Pourquoi les inventeurs se trompent-ils sur la façon dont nous abuserons de leurs créations ?

En mars 1857, deux ans avant que Thomas Edison n’invente le phonographe, le bureau de brevets français a décerné un brevet à Édouard-Léon Scott de Martinville, un imprimeur parisien, pour une machine qui enregistrait le son. Inspiré par des études anatomiques de l’oreille humaine et fasciné par l’art de la sténographie, Scott avait fait une découverte radicalement nouvelle : au lieu qu’un être humain note des mots, une machine pouvait enregistrer des ondes sonores. Le dispositif de Scott dirigeait les ondes sonores vers un appareil en forme de corne qui se terminait par une membrane. Les ondes sonores provoquaient des vibrations dans la membrane, qui étaient ensuite transmises à une pointe faite d’une brosse rigide. La pointe gravait les ondes sur une page sombre à cause de la poussière de carbone de la lampe noire. Il appelait son invention un phonautographe : l’écriture automatique du son. Dans les annales de l’invention, il n’y a peut-être pas de mélange plus curieux de perspicacité et de myopie que l’histoire du phonautographe. D’une part, Scott avait réussi à faire un saut conceptuel crucial – la réalisation que les ondes sonores pouvaient être extraites de l’air et gravées sur un support d’enregistrement – bien avant que d’autres n’y parviennent. (Quand vous êtes deux décennies en avance sur Edison, vous vous en sortez plutôt bien.) Mais l’invention de Scott était entravée par une limitation cruciale, voire comique : il avait produit le premier appareil d’enregistrement sonore.
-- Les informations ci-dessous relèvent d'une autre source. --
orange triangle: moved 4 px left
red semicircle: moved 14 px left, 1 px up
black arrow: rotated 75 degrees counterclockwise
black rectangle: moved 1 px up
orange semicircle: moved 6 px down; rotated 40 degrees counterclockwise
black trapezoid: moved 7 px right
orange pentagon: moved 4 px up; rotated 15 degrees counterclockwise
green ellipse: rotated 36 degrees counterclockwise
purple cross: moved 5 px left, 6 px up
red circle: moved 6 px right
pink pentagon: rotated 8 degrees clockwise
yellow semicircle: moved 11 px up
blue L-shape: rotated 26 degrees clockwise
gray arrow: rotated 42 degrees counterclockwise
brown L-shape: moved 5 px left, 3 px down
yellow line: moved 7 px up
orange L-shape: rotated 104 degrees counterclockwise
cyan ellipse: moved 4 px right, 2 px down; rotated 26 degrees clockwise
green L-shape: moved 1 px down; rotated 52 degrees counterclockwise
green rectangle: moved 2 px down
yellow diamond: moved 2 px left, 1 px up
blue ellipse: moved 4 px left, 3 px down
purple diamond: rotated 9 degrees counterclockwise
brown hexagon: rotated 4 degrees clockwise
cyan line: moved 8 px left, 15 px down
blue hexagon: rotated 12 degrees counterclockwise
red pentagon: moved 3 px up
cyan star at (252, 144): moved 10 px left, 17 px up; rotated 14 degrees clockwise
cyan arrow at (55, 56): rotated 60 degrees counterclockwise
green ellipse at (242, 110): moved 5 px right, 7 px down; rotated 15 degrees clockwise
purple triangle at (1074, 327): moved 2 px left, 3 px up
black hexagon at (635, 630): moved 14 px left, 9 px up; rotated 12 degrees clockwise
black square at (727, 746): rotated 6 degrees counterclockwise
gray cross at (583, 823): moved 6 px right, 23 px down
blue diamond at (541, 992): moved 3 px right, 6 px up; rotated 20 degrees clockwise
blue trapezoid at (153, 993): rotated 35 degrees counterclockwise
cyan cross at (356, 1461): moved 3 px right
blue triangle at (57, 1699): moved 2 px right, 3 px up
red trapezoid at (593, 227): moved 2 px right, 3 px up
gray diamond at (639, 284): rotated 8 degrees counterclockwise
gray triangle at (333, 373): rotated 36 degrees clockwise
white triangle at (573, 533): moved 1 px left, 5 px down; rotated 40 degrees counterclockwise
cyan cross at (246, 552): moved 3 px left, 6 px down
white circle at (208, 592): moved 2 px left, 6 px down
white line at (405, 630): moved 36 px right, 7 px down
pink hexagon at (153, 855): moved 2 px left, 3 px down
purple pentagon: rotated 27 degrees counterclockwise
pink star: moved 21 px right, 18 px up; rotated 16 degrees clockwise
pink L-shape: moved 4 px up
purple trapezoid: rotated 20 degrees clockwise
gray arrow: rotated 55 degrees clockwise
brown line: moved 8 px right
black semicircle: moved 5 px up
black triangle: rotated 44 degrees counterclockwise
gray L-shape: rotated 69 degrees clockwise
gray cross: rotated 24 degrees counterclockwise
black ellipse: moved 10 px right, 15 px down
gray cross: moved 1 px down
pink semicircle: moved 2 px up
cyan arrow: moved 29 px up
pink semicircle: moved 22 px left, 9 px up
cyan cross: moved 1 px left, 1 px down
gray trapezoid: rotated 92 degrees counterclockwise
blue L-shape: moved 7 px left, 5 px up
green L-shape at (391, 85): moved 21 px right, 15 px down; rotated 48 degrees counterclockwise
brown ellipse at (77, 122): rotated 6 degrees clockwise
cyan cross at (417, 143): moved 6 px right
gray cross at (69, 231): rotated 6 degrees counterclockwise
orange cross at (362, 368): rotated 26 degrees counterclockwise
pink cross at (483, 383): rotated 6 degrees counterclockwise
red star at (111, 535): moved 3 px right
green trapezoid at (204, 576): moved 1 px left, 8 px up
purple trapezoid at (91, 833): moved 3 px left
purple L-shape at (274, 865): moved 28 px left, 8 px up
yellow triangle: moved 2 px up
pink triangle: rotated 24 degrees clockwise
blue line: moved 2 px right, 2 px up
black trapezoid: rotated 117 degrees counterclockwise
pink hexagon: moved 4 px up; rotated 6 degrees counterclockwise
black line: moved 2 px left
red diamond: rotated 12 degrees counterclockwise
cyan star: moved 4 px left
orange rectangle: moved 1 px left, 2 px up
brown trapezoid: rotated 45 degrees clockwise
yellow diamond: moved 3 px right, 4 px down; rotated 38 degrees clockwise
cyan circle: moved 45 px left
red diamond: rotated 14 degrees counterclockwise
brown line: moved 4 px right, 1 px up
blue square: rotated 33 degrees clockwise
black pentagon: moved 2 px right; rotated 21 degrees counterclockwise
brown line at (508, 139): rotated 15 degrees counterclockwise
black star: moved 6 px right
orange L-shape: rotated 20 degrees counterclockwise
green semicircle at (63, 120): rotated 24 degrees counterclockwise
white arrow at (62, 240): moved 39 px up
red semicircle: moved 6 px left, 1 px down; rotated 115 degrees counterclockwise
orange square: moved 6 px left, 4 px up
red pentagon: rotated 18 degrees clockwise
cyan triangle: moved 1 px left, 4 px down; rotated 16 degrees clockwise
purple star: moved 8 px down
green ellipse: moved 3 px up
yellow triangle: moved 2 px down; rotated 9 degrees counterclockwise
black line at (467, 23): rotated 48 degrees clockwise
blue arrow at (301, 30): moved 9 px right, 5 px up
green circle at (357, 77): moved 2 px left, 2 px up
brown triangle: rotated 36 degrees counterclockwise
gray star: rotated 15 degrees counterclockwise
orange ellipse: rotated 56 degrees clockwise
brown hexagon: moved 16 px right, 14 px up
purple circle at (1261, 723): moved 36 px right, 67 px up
Mais il a omis de prévoir la lecture. Il nous semble maintenant évident qu’un appareil d’enregistrement sonore doit comporter une fonction permettant de entendre l’enregistrement. Mais c’est un hindsight. L’idée que les machines puissent transmettre des ondes sonores provenant d’ailleurs n’était ni intuitive ni évidente. Ce n’est pas que Scott ait oublié ou n’ait pas pu faire fonctionner la lecture audio ; c’est que l’idée ne lui est jamais venue à l’esprit. C’était dans son aveuglement. Pour des raisons compréhensibles, lorsque nous racontons des histoires d’innovation technologique, nous avons tendance à nous concentrer sur l’intuition et même sur une forme de clairvoyance – les gens qui peuvent voir l’avenir avant les autres. Mais il y a un côté flip à une telle perspicacité qui ressort encore et encore dans l’histoire de l’innovation : les aveuglements, les possibilités qui nous ont échappé mais qui, a posteriori, nous semblent évidentes.